PostgreSQL – Split Table and Set Up References

bulk-insertjoin;postgresql

My title is a little misleading, what I am doing is inserting data from a CSV file where each row has information corresponding to three different tables. You can imagine the schema being something like this:

CREATE TABLE runner (id integer PK, name varchar);
CREATE TABLE race (id integer PK, name varchar);
CREATE TABLE race_result (id integer PK, race_id integer, runner_id ineteger, fp integer);

When I receive the data, it is in a CSV file where each row looks like:

runner_name, race_name, finish_position

Each runner can have multiple race results and so can each race.

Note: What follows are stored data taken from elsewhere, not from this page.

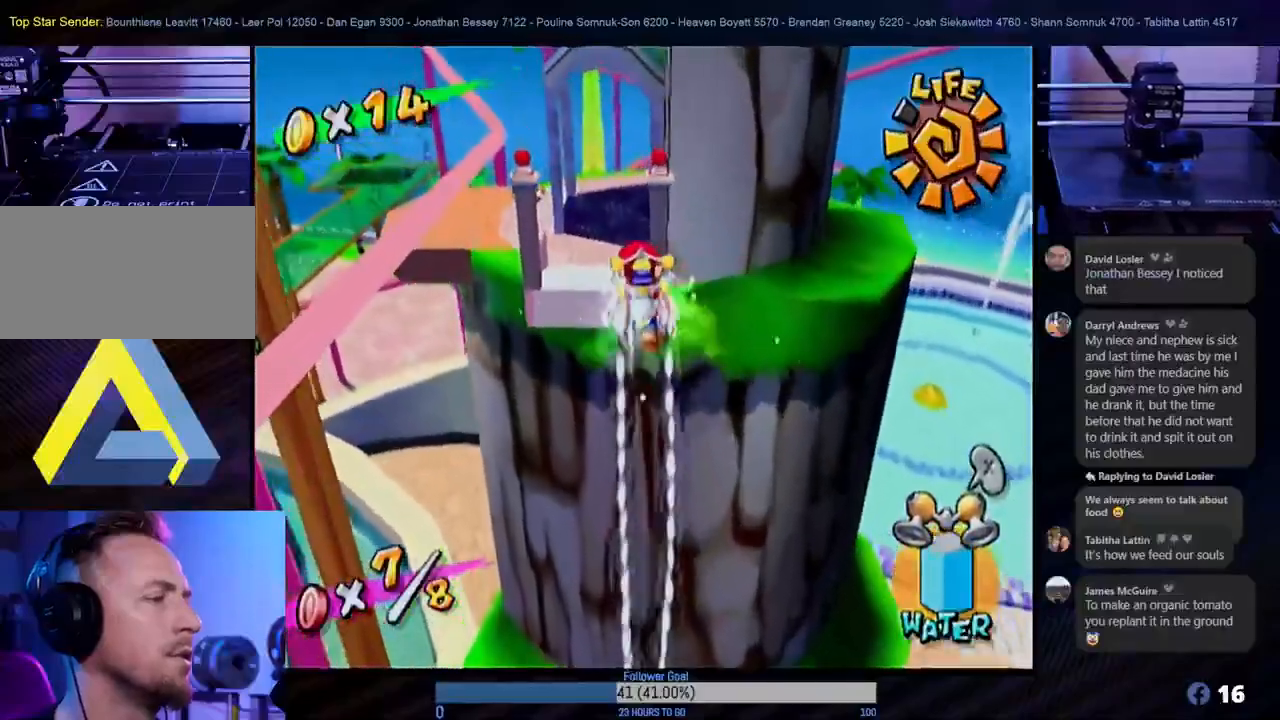
{"buttons": ["R1"], "left_stick": "up-left", "right_stick": "center", "events": [[350, "left_stick", "up-left"]]}
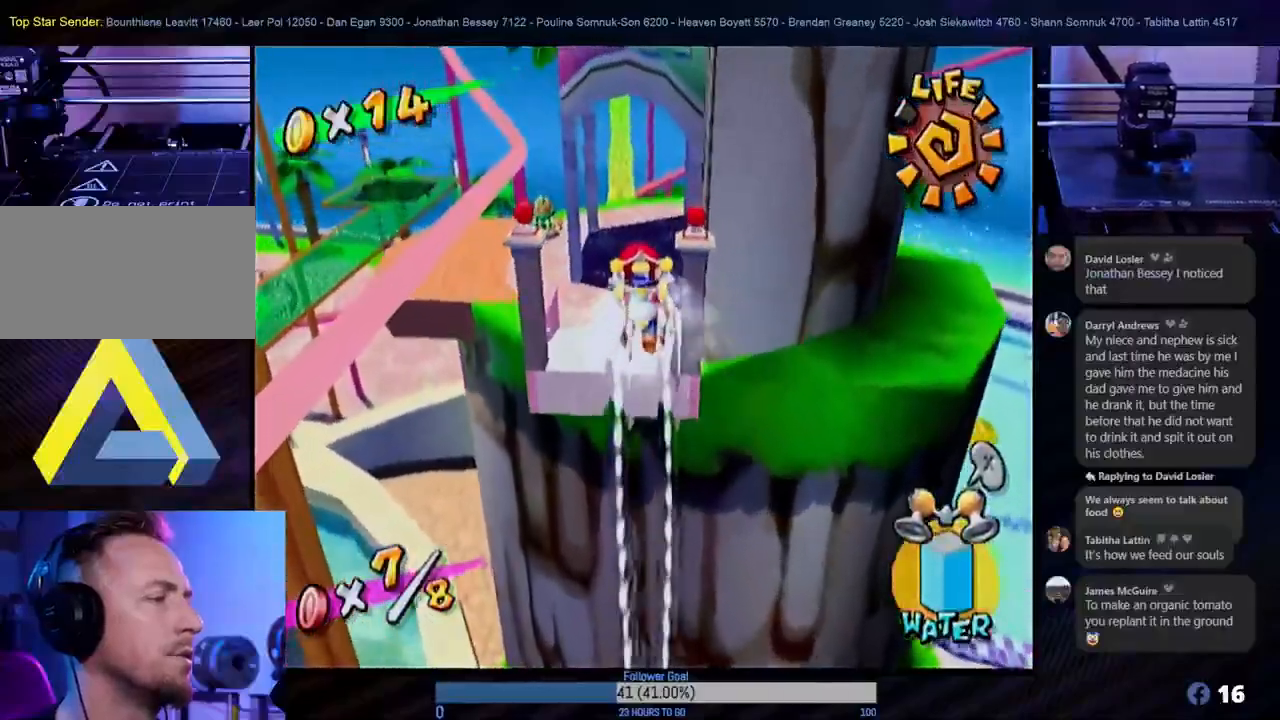
{"buttons": [], "left_stick": "up", "right_stick": "center", "events": [[50, "left_stick", "up"], [183, "R1", "up"]]}
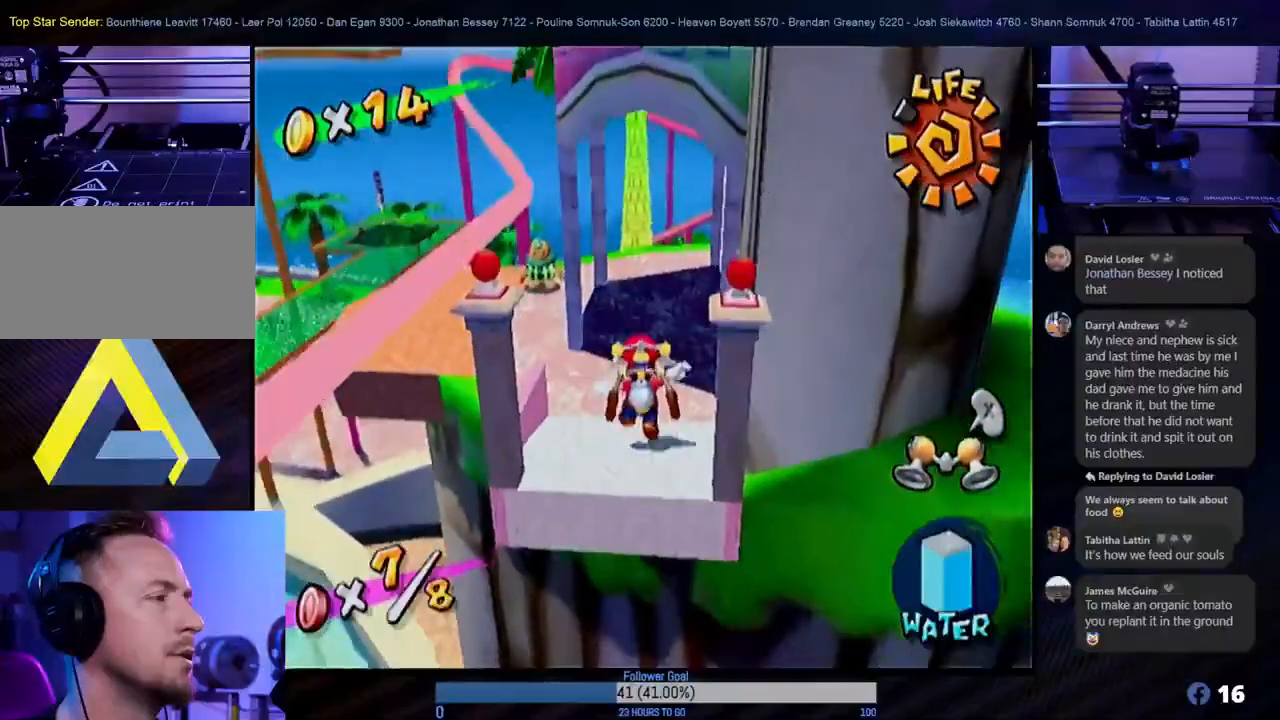
{"buttons": [], "left_stick": "down-left", "right_stick": "center", "events": [[417, "left_stick", "left"], [467, "left_stick", "down-left"]]}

I am trying to figure out an efficient way to insert this data. I can first insert all runners, then insert all races, then finally insert all race_results and loop up all the ids to fill in the FKs, but this would be awfully slow. Another thing I am trying is:

CREATE TEMP TABLE tmp_x (run_name vc, race_name vc, fp int);
COPY tmp_x FROM 'input.csv' (FORMAT csv);

WITH run_ins AS (
  INSERT INTO runner (name)
    SELECT run_name
    FROM tmp_x
  ON CONFLICT ON some_contraint DO NOTHING
  RETURNING id
), rac_ins AS (
  INSERT INTO race (name)
    SELECT race_name
    FROM tmp_x
  ON CONFLICT ON some_constraint DO NOTHING
  RETURNING id)
INSERT INTO race_result (race_id, runner_id, fp)
  SELECT rc.id, ru.id, t.fp
  FROM rac_ins rc, run_ins ru, tmp_x t;

DROP TABLE tmp_x;

The problem is that this joins the tables creating more results then there actually are. First, is this the best way to go about it? If it is, can I remedy this by explicitly JOINing the tables in some way? I think my problem is that I do not fully understand what happens when I use the WITH statement. Does it do all of the inserts first then creates a temp table/view that has all of the ids of the records that were inserted? If so, does it return an id twice if I tried to insert but there was a conflict on a constraint?

Thank you

Best Answer

Let's assume this is your tables (I've changed naming for clarity and ease of use):

CREATE TABLE runner 
(
    runner_id serial PRIMARY KEY,
    runner_name varchar UNIQUE
);

CREATE TABLE race 
(
    race_id serial PRIMARY KEY,
    race_name varchar UNIQUE
) ;

CREATE TABLE race_result 
(
    race_id integer REFERENCES race(race_id), 
    runner_id integer REFERENCES runner(runner_id), 
    finish_position integer NOT NULL,
    UNIQUE (race_id,finish_position),
    PRIMARY KEY (runner_id, race_id)
);

CREATE /* TEMP */ TABLE tmp_x 
(
    runner_name varchar, 
    race_name varchar, 
    finish_position integer
);

And this is your data

-- COPY tmp_x FROM 'input.csv' (FORMAT csv);
INSERT INTO tmp_x
VALUES
  ('runner1', 'race1', 1),
  ('runner2', 'race1', 2),
  ('runner3', 'race1', 3),
  ('runner4', 'race1', 4),
  ('runner5', 'race1', 5),
  ('runner1', 'race2', 5),
  ('runner2', 'race2', 4),
  ('runner3', 'race2', 3),
  ('runner4', 'race2', 2),
  ('runner5', 'race2', 1),
  ('runner6', 'race3', 1),
  ('runner2', 'race3', 2),
  ('runner7', 'race3', 3),
  ('runner4', 'race3', 4),
  ('runner9', 'race3', 5) ;

I would insert the data in 3 steps. First, you INSERT in your runners table the ones you don't yet have. Then you do exactly the same for races.

-- Create new runners
INSERT INTO
   runner (runner_name)
SELECT DISTINCT
   runner_name
FROM
   tmp_x
WHERE
   NOT EXISTS (SELECT * 
                 FROM runner r0 
                WHERE r0.runner_name = tmp_x.runner_name) 
ORDER BY
    runner_name ;

-- Create new races
INSERT INTO
   race (race_name)
SELECT DISTINCT
   race_name
FROM
   tmp_x
WHERE
   NOT EXISTS (SELECT * 
                 FROM race r0 
                WHERE r0.race_name = tmp_x.race_name) 
ORDER BY
    race_name;

NOTE: Using "NOT EXISTS..." works with versions of PostgreSQL older than 9.6, and is (AFAIK) pure standard SQL; so, it should work on other DB as well.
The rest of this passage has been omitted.